## Exercise requirements
Below are lines of data; give the number of them that contain "PPSSPP", and only that.

## Source records
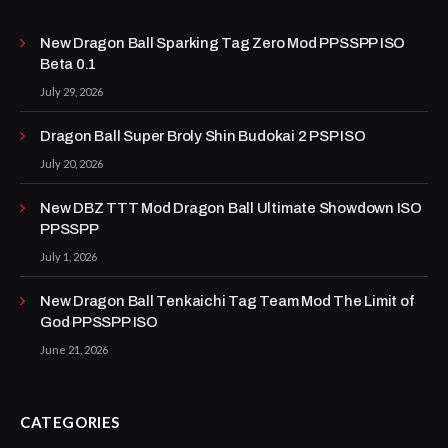
New Dragon Ball Sparking Tag Zero Mod PPSSPP ISO
Beta 0.1
July 29, 2026
Dragon Ball Super Broly Shin Budokai 2 PSP ISO
July 20, 2026
New DBZ TTT Mod Dragon Ball Ultimate Showdown ISO
PPSSPP
July 1, 2026
New Dragon Ball Tenkaichi Tag Team Mod The Limit of
God PPSSPP ISO
June 21, 2026
CATEGORIES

## Task answer
3